Torniamo al 2017, negli Stati Uniti d’America. La storia è lunga e particolareggiata, la riduciamo all’essenziale senza togliere nulla alla chiarezza. Una donna prende l’aereo per andare a fare visita al figlio e, all’aeroporto, le viene sequestrata la bottiglietta di profumo perché non confacente alle misure di sicurezza. Qualche giorno dopo nel feed Facebook del figlio è apparsa la pubblicità del medesimo profumo.

Sembra magia ma tutto ciò ha una spiegazione molto semplice: Facebook sa che la donna è a casa del figlio perché sul social, nel campo in cui ogni utente può inserire gradi di parentela o il nome del partner, la madre ha esplicitato chi fosse il figlio (o viceversa).

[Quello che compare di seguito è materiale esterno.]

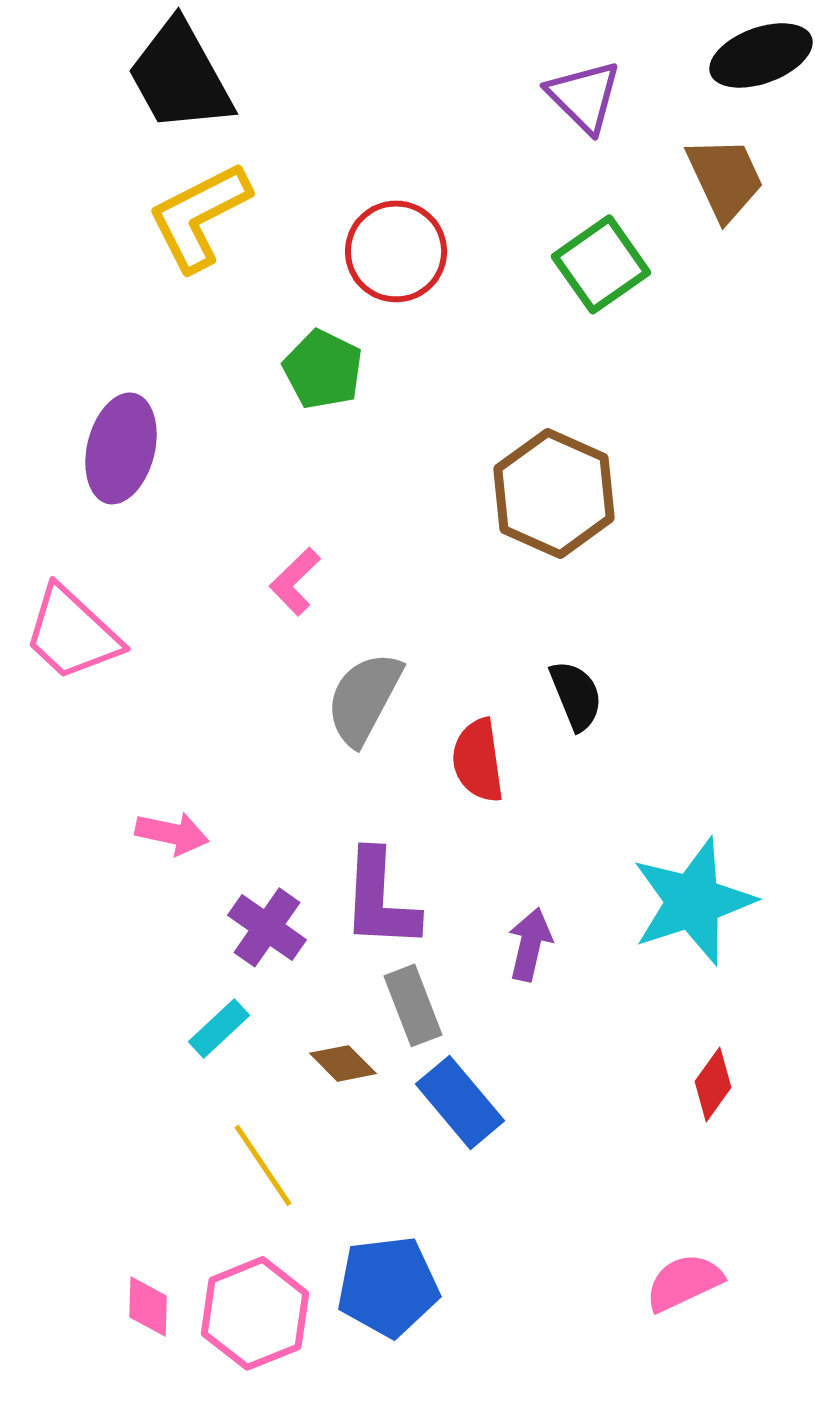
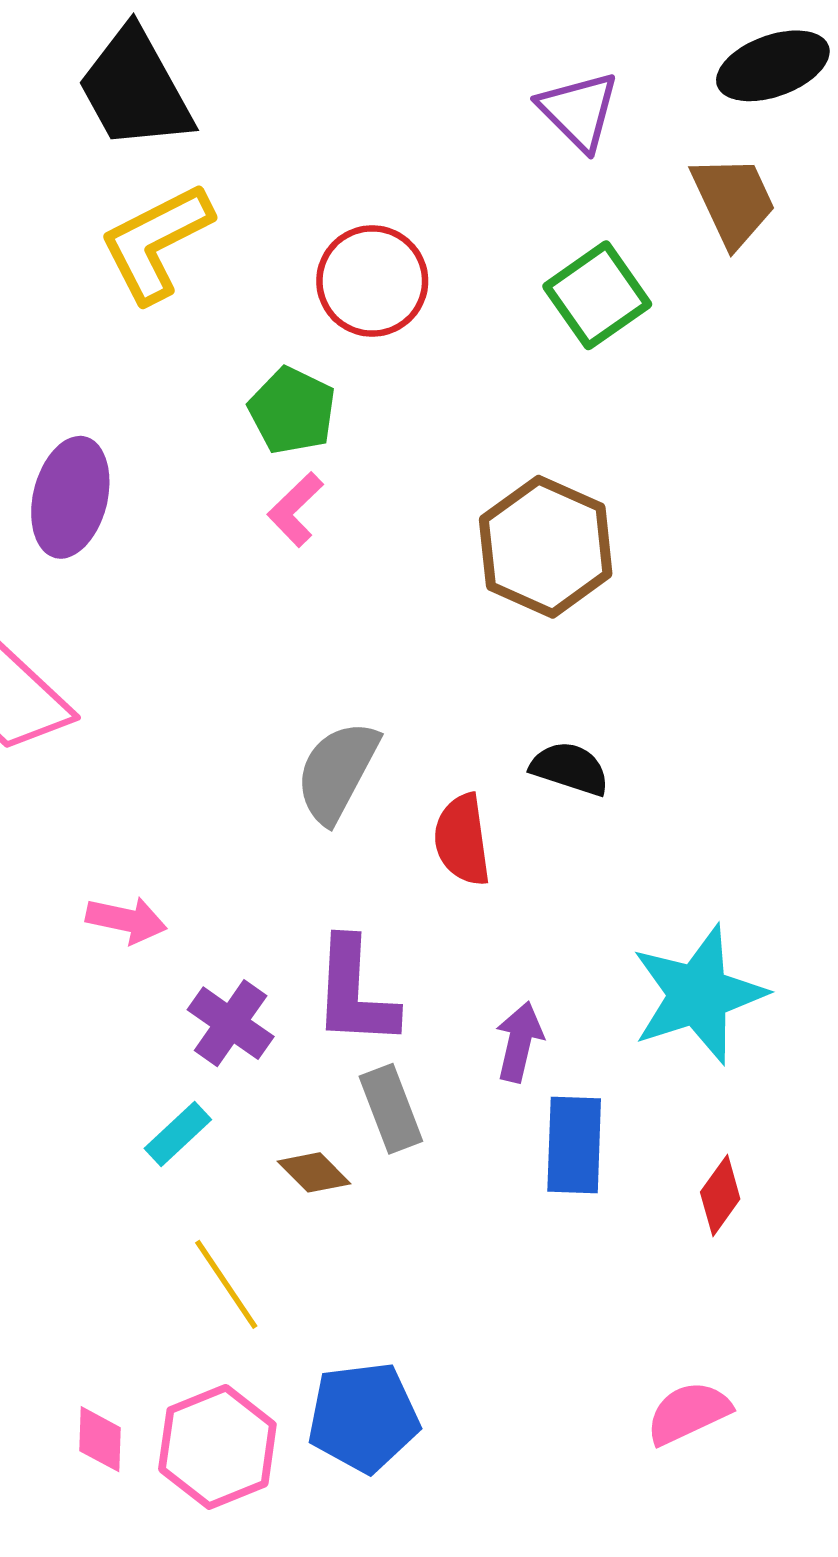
pink L-shape: (295, 581) -> (295, 509), moved
black semicircle: (576, 695) -> (570, 768), turned -50
blue rectangle: (460, 1102) -> (574, 1145), moved, turned 42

La donna ha poi collegato il proprio dispositivo mobile alla rete Internet della casa del figlio, da qui Facebook ha (giustamente) dedotto che i due fossero sotto lo stesso tetto.

Incrociando le informazioni commerciali che la donna ha disseminato (per esempio con le tessere fedeltà) è risultato che è solita usare proprio il profumo che le è stato sequestrato all’aeroporto e che ne acquista una bottiglietta ogni due anni. Sapendo che la donna sarebbe comunque stata prossima ad acquistarlo ancora e immaginando che il figlio glielo avrebbe regalato con piacere, Facebook ha fatto convergere le informazioni nella profilazione pubblicitaria. In questo caso i dati, geolocalizzazione aggiornata inclusa, sono legati a nomi e cognomi specifici.

E se si fosse trattato di un prodotto diverso (magari di natura più privata, come può essere un presidio farmacologico) o di due persone con un grado di parentela diversa? Questo uso dei Big data è da circoscrivere tramite leggi chiare, cosa su cui i Garanti per la privacy dei diversi Stati si stanno impegnando a fondo.

I Big data non sono il male, al contrario, segneranno il progresso dell’umanità.

L’uso che se ne fa e l'ambito in cui si adoperano, è tutt’altro discorso.